• Text segment:
____
The paper will begin with an introduction and be followed by a discussion about the nature and the limitation of the three main innovation system approaches whose implementation is being attempted in developing countries: first, national innovation systems (NIS), which was developed in OECD countries; second, the system of innovation for development (SID), which is a concept that tries to adapt NIS to developing countries; and third, inclusive innovation which is a pro-poor innovation. To end, the paper proposes an integrated approach to promote innovation in developing countries.
The majority of science, technology and innovation (STI) policy specialists agree that notion of the National Innovation System (NIS) is based on the research of Freeman (1987), Lundvall (1992) and Nelson (1993). These researchers are considered the founding fathers of the NIS. According to Benoit Godin, the NIS concept is rooted on the system approach which was developed by the OECD back in 1960 along with the notion of the system dynamic and system analysis which were popular at the time (Godin 2007). Godin also explains that many researchers, particularly concerning management, began to use a system approach to study decisions and choices regarding STI at the end of 1950s. Therefore, the NIS concept is not completely new. However, he recognizes that that OECD has been a very early and systematic user of system approach. Lundvall ？ Deputy Director of the OECD Directorate for Science, Technology and Industry from 1992 to 1995 ？ set up the concept of NIS in OECD.
To date, there is no single accepted definition of a NIS. However there is a semantic core that appears in most of the definitions. Box 1 outlines some of the definitions.
Based on these definitions, we can conclude that the basic notion of the NIS is a set of interrelated institutions; its core is made up of those institutions that produce, diffuse and adapt new technical knowledge, be they industrial firms, universities, or government agencies. The links between these institutions consist of flows: knowledge, financial, human (people being the bearers of tacit knowledge and knowhow), regulatory, and commercial.
____
Saved data entries
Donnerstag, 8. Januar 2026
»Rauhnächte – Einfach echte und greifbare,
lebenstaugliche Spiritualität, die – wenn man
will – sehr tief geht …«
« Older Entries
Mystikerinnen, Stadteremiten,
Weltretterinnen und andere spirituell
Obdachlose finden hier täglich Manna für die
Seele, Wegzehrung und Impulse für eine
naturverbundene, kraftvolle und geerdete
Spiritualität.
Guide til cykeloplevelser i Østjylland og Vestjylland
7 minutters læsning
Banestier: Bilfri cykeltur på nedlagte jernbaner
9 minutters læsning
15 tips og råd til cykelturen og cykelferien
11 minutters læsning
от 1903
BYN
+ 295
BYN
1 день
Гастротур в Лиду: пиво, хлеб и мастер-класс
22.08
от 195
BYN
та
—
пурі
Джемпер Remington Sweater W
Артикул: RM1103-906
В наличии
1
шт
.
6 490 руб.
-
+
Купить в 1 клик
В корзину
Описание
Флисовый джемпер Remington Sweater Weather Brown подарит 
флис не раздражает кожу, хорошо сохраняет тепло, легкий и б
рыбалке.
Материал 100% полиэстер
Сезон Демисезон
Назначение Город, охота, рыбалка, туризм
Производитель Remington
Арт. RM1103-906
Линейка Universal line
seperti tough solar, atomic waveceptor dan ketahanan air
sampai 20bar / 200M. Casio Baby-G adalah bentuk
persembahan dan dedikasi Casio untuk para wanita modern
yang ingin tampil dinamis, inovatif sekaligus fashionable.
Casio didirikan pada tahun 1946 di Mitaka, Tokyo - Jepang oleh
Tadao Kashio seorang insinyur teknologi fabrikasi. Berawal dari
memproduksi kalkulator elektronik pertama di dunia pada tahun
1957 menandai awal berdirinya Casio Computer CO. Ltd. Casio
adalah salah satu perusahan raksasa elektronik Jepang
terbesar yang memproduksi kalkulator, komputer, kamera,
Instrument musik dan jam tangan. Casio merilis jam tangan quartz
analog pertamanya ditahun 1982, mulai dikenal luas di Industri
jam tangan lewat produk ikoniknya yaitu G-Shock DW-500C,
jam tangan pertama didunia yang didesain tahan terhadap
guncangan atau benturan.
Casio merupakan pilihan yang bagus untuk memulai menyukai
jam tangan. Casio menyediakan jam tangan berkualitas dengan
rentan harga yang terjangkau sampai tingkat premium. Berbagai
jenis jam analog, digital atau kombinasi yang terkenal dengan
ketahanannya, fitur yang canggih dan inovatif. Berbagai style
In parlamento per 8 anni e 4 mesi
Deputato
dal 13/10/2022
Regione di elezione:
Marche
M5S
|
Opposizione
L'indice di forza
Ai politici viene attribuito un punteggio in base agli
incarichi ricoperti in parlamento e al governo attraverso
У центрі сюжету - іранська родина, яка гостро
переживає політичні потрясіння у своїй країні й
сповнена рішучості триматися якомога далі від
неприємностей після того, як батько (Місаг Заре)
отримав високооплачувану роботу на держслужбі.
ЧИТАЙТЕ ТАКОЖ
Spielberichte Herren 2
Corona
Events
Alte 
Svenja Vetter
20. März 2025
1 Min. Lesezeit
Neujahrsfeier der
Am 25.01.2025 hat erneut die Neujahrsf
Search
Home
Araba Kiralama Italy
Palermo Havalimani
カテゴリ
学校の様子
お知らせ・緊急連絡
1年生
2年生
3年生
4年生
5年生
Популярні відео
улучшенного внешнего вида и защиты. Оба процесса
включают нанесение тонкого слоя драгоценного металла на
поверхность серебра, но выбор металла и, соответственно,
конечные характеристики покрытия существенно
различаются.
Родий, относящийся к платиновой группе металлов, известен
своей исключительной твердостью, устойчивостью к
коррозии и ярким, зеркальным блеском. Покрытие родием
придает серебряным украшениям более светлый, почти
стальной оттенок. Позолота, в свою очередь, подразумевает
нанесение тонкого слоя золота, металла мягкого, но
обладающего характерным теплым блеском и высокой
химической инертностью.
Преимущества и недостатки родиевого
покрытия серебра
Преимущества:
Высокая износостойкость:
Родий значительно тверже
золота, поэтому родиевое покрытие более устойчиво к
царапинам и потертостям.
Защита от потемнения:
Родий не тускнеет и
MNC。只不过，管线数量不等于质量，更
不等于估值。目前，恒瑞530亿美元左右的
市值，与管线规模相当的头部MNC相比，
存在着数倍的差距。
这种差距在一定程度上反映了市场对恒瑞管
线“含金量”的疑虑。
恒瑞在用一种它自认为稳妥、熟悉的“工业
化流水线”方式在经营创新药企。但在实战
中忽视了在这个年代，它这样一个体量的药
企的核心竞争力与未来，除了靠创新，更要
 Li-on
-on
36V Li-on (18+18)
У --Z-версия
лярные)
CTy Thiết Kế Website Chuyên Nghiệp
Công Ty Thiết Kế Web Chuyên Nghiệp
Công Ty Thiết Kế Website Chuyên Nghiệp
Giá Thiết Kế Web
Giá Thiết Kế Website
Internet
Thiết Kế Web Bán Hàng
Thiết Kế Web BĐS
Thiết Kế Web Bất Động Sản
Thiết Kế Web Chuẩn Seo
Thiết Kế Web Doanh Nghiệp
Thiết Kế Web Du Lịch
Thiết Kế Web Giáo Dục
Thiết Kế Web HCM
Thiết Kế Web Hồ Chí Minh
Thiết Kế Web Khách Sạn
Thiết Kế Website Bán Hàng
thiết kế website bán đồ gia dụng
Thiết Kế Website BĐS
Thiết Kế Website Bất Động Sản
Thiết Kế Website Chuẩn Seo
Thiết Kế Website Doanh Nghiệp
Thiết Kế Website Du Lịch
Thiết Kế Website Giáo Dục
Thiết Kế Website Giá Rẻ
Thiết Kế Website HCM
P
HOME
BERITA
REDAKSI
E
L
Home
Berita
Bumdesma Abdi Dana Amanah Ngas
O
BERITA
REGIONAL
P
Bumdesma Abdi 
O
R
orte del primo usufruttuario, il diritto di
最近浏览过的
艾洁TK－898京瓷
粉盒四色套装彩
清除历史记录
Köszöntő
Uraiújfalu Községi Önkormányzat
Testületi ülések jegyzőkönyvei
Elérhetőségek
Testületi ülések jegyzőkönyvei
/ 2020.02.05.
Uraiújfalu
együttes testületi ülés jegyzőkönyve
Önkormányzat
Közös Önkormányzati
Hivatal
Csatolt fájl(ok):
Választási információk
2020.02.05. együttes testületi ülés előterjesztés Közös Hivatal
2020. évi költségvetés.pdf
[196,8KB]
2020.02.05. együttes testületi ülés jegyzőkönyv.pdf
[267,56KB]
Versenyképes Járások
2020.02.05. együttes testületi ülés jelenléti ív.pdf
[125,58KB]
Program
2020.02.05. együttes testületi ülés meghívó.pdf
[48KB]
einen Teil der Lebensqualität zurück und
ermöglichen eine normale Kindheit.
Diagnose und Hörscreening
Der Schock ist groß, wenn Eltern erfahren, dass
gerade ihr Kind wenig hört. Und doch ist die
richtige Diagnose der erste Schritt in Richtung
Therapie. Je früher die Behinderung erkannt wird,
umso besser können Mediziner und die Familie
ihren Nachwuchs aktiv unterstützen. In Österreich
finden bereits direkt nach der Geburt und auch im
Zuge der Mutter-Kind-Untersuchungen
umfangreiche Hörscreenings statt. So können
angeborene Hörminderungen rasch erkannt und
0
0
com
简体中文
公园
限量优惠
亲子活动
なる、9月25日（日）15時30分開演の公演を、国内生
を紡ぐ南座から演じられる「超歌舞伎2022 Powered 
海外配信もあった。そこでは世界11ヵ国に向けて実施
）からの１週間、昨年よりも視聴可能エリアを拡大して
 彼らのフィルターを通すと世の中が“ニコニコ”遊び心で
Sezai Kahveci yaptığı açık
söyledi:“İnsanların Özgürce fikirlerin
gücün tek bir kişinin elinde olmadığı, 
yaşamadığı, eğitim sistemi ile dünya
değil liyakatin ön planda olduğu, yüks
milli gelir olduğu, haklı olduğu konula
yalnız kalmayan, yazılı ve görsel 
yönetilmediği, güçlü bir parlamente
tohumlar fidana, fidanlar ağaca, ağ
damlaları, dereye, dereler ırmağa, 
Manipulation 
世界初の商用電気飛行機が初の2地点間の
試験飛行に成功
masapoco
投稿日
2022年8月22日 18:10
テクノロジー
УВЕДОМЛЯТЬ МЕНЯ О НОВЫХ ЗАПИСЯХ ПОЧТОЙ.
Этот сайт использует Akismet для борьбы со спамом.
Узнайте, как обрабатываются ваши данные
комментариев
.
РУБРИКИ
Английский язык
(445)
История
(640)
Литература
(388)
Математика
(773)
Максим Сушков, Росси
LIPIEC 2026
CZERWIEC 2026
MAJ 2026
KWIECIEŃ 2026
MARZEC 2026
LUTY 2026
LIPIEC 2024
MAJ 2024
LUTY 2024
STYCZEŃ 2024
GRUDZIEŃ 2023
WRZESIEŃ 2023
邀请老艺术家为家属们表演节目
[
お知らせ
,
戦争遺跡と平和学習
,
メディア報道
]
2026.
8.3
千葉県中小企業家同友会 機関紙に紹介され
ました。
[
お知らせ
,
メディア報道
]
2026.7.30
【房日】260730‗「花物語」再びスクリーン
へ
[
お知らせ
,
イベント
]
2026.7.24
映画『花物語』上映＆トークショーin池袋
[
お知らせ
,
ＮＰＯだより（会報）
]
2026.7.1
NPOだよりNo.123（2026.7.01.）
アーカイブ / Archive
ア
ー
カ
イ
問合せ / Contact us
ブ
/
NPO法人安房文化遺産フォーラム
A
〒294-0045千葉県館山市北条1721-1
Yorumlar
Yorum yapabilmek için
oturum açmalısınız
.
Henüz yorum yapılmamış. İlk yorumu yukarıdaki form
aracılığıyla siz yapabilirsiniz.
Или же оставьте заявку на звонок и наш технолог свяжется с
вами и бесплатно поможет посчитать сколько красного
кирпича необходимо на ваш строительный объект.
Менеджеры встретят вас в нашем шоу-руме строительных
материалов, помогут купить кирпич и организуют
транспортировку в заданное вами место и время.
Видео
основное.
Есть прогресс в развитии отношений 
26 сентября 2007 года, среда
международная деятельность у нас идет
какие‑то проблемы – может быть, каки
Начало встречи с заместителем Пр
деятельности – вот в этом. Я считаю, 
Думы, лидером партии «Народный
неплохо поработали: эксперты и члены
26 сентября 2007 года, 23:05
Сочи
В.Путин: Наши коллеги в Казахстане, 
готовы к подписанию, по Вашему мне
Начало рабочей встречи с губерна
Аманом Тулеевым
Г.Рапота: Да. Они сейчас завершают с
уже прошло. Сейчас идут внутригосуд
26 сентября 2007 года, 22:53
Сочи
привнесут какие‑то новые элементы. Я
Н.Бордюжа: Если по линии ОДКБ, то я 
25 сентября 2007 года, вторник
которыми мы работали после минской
____
• Required action:
According to the excerpt on national innovation systems, why is the NIS concept not completely new? Answer in one to three sentences. The listing is material separate from the text.

• Output for this exercise:
The NIS concept is rooted in the system approach that the OECD developed in 1960, together with the notions of system dynamics and system analysis that were popular then. In addition, many researchers, particularly in management, had begun using a system approach to study STI decisions and choices at the end of the 1950s.